Jim Harris: Watch Football Evolve Before Your Very Eyes

by Jim Harris  on Wednesday, Aug. 29, 2012 12:48 pm  

Offenses where the quarterback took a direct snap in the "Pistol" or "Shotgun" were dominant in the Kickoff Classic, and it allowed such players as Arkadelphia quarterback Jakahari Howell to run wild. (Photo by Mark Wagner)

This story is from the archives of ArkansasSports360.com.

Outside of Cabot and its devotion to 1970s style, T-formation power football, the seven other teams in the First Security Kickoff Classic this week reflected the rapid change in offensive football that's reaching from the college game into the pro ranks with the likes of New England and Tom Brady as well as deep into the prep level now. Stuttgart, another of the eight teams in the classic, ran a handful of safe plays out of the T formation at times, but outside of that, every team had a quarterback at least 5 yards behind center and a variety of formations to spread the defense.

Arkadelphia was a play-by-play statistician's nightmare, running a geared-up, no-huddle offense in which the Badgers were already in place, ready to go, before the referee had signaled the ball in play and started the play clock.

Some teams ran the "Pistol," or what Bobby Petrino renamed as the "Shot" last year for Arkansas, and Benton had something that looked like the "Double-barrel." There were the "Shotgun" formations, and five-wide receiver sets, and receivers in motion for reverses, and reverse passes, and quick swing tosses right and left and the like. About all we didn't see, except for every snap Cabot ran and those few Stuttgart plays in the "T," was a quarterback under center.

I mean, when you have the ball on the opponent's 1-yard line and the quarterback is still in a "Pistol" or a "Shotgun" with a running back to his side, what's the football world coming to?

The quarterback sneak has gone the way of the dinosaur for most teams. We've traded it for what may someday simply be referred to as the "Tebow," where the quarterback — is the player actually in what old-timers would call the "quarterback" position? — takes the direct snap and runs up the middle as his line opens up a pathway.

As Walt Coleman, the NFL referee currently waiting out the league officials' strike, said to me Tuesday at lunch, the NFL can handle the spread offenses with the number of officials employed each game.

The onus in high school, however, is on a smaller crew of officials to now keep up with the field being stretched both horizontally and vertically.

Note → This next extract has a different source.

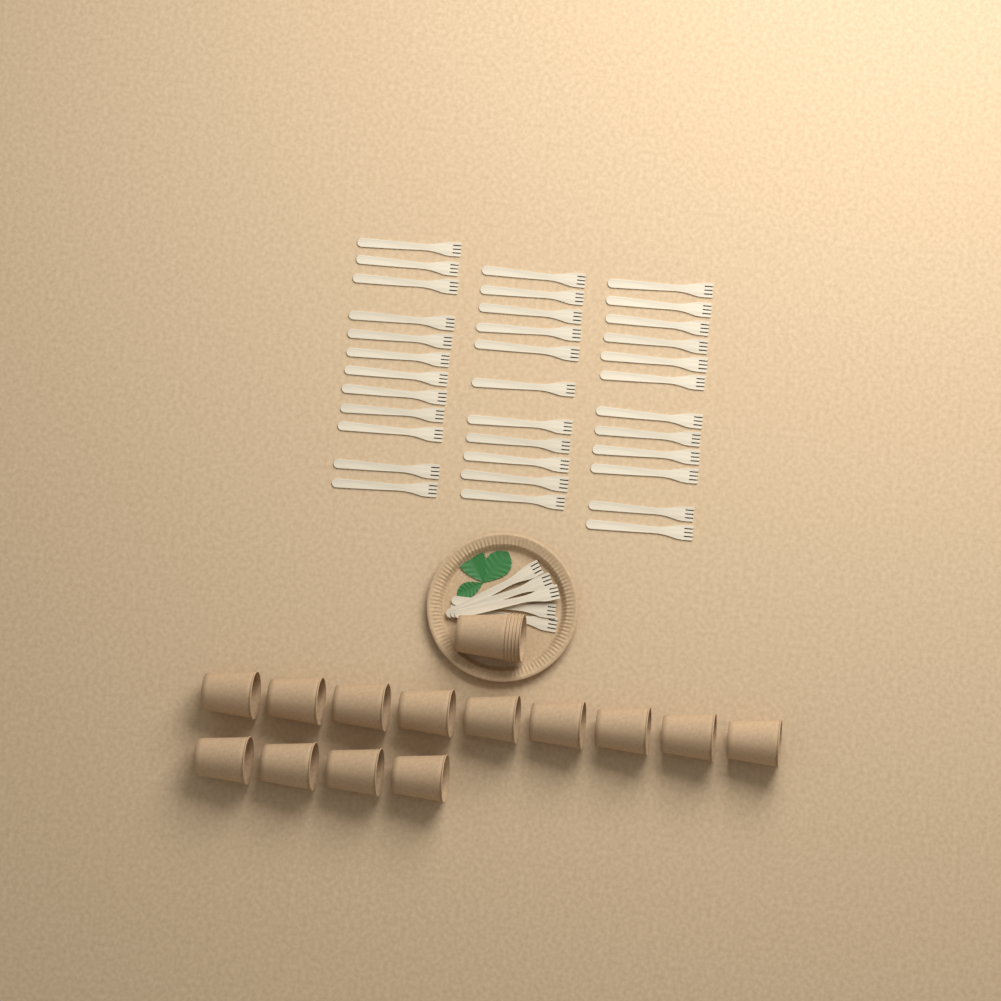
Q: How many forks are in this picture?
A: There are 40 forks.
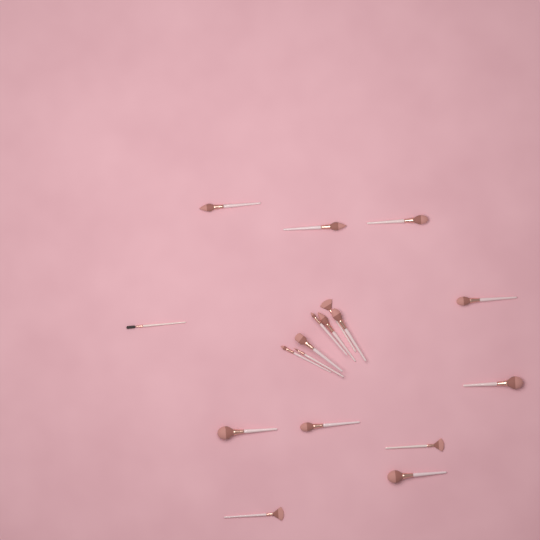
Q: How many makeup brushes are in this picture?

A fascinating story surfaced on the Internet recently about the success of the newfangled offenses in college football at such outposts as Stillwater, Okla., and Morgantown, W.Va. The common thread in those places is, of course, Dana Holgorsen, who was offensive coordinator at Oklahoma State in 2010 after a stint with former Houston head coach Kevin Sumlin (now at Texas A&M) and then became head coach at West Virginia. Oklahoma State was even better last year, not missing a beat with 28-year-old Brandon Weeden at quarterback and wunderkind Justin Blackmon at receiver.

What the study pointed out was the effectiveness of Oklahoma State's offense depended, in simplest terms, on getting a defender to make the wrong decision in space. The idea is that an average defender against even an equally average receiver can't be two places at once. The defender (in the case shown by the study) chooses to stop the dive play to the running back and that opens up a receiving area for one of the inside receivers. Or, the defender stays home on the receiver and gives up the dive play. Off that same look, when the cornerback isn't looking or gives up even one step to a player like Blackmon the last two seasons at OSU, it usually resulted in a fade route for a touchdown.

Football has always been about matchups, but we've steadily seen these offensive gurus stretch those matchups either vertically (with the West Coast offense) and now horizontally. The days of lining up tight with a strong and superior 11 and running over an opponent with the option via the Wishbone is gone.

Football is also always about players, though, and the team with many more talented players will in most cases prevail. Even 20-plus years ago, when the Houston Cougars were steamrolling most of their regional opponents with the Run-and-Shoot, they were no match for the Miami Hurricane, which could literally man-to-man defend them and shut them down.

In the SEC, the land of the supermen, the likes of Alabama and LSU have talent on defense that can almost defy the principle of not being in two places at once. Players with uncanny reaction time and speed, not to mention tremendous strength in the trenches, can thwart and wide-open offense with lesser all around ability. That's why no one who understood football gave Oklahoma State much of a chance to compete on the same level as LSU and Alabama last year, even though OSU was just a rung behind them.